The Godfather

Shortly after WWII, Don Vito Corleone (Marlon Brando) the patriarch of a great New York criminal dynasty holds court while supplicants come to him at his daughter's wedding. It is a tradition that on this day he can refuse no request so there are many.

Over the coming years much will change and not all his plans for his family will go how he wishes.

CW: some domestic violence

Reputedly one of the greatest pieces of cinema in history I thought I'd give this a rewatch. I last saw it maybe twenty-five years ago.

Its reputation mostly stands but I am as ever wary of the "appeal to tradition": this is fifty years old and much great cinema has been made since.
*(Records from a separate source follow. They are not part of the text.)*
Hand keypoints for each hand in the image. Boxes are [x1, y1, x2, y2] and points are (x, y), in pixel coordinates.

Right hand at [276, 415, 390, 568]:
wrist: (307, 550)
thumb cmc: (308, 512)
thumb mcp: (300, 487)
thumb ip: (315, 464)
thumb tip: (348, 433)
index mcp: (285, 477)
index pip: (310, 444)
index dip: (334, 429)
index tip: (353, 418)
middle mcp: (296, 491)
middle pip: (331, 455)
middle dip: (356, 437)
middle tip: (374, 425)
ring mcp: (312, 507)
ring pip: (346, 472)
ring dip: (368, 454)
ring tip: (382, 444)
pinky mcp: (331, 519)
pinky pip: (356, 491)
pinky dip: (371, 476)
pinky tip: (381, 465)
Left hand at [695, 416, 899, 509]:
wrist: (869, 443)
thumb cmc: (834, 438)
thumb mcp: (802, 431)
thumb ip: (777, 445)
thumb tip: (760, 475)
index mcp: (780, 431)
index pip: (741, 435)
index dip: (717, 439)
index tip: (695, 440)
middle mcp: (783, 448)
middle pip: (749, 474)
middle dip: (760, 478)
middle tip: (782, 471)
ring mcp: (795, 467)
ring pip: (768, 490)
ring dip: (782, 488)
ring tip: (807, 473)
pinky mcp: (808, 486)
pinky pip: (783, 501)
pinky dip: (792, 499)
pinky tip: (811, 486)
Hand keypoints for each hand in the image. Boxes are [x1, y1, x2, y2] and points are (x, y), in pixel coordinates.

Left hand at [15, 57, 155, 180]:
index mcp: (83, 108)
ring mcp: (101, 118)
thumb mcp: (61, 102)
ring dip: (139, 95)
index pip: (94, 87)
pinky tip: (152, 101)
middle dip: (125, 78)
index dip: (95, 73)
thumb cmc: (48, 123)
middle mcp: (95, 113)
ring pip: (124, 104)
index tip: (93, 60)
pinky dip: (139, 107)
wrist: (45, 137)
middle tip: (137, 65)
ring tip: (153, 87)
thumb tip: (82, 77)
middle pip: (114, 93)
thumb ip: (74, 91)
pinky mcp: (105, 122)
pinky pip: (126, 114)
It shows its age in the dramatic norms on-screen that seem slightly odd now. For example being an "epic" sometimes large chunks of time pass without an overt immediate communication to the viewer. One scene Michael Corleone proposes to his slightly estranged girlfriend then suddenly they have a child and the dialogue talks about how his son looks like him. The passage of time has been communicated more subtley than the current norm for showing some establishing intermediate event or even just a date on-screen. It's not bad: it's different.
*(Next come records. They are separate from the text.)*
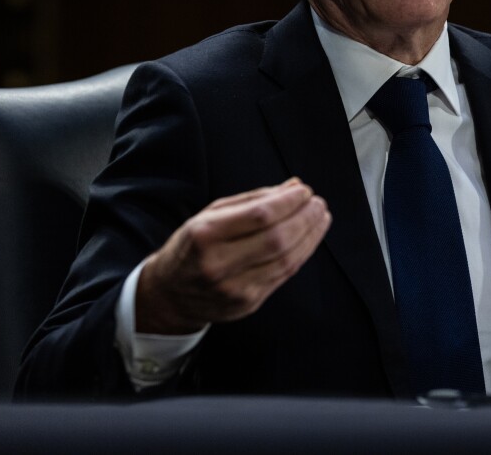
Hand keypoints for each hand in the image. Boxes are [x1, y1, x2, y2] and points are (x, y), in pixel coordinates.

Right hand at [135, 177, 331, 333]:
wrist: (169, 295)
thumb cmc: (193, 246)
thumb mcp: (211, 215)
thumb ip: (253, 199)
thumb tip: (294, 186)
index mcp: (205, 235)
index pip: (259, 215)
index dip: (288, 202)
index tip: (304, 190)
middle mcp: (218, 264)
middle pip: (277, 239)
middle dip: (305, 218)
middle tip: (319, 203)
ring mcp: (234, 288)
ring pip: (286, 260)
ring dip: (310, 236)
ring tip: (320, 218)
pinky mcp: (248, 304)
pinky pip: (284, 275)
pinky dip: (302, 254)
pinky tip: (310, 239)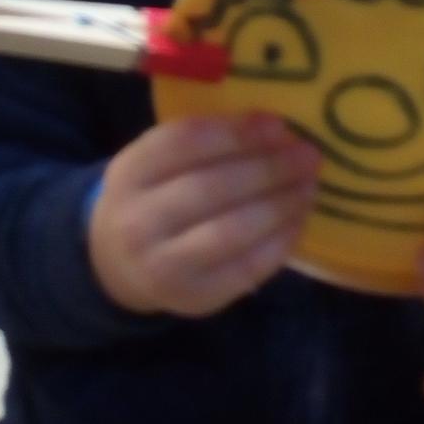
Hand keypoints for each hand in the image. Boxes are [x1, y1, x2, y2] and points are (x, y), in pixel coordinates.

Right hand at [89, 113, 319, 317]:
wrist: (115, 265)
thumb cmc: (152, 198)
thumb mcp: (156, 162)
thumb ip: (203, 142)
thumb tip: (274, 126)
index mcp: (130, 173)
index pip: (184, 143)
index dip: (236, 132)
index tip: (279, 124)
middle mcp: (139, 221)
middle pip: (211, 188)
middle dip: (268, 169)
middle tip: (308, 156)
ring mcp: (164, 266)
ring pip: (230, 232)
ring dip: (280, 205)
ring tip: (308, 186)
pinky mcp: (194, 299)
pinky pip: (246, 268)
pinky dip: (279, 242)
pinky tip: (298, 219)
This boosted the status of a lot of the participants and some of them turn in early career slightly stagey 70s performances but it's a big cast and when thinking about what you tend to see in 70s cinema it's generally a cut above the rest.

Brando is both powerful and ridiculous. There's a reason people lampoon that wheezy voice and jowly face thing he does in this. Al Pacino and James Caan work well as his two sons with very different temperaments.

Overall it stands though, Francis Ford Coppola really did make an epic just slightly soured by a take from Brando that looks bad now 8/10.